§ EXERCISE DIRECTIONS:
Copy out every line holding the string "background" from the records below.

Data excerpts
=== Section Start ===
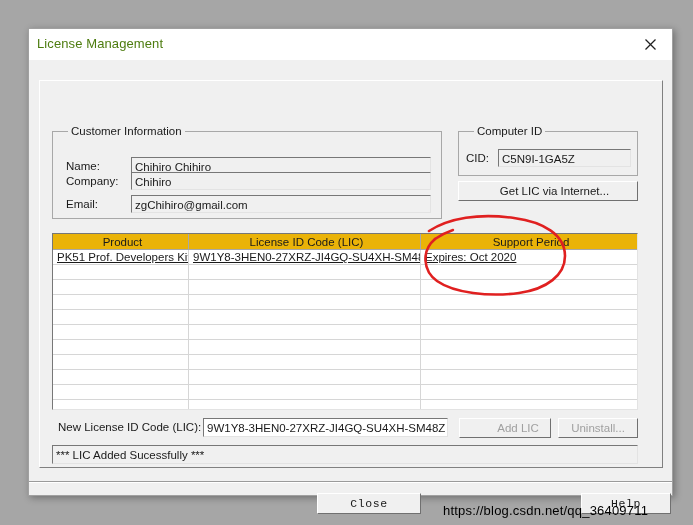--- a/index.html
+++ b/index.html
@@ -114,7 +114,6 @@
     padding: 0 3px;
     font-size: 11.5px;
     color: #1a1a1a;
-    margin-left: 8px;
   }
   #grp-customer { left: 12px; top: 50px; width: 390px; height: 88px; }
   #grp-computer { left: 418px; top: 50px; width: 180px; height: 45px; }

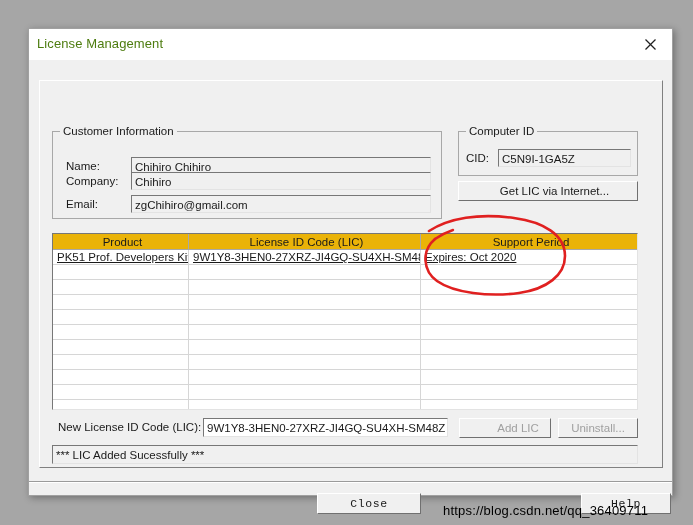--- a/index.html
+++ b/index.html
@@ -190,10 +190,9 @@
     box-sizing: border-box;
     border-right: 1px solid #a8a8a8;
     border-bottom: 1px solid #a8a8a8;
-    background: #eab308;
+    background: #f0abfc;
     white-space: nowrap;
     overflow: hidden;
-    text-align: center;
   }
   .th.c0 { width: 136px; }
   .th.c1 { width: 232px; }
=== Section End ===
§ TASK OUTPUT:
-    background: #eab308;
+    background: #f0abfc;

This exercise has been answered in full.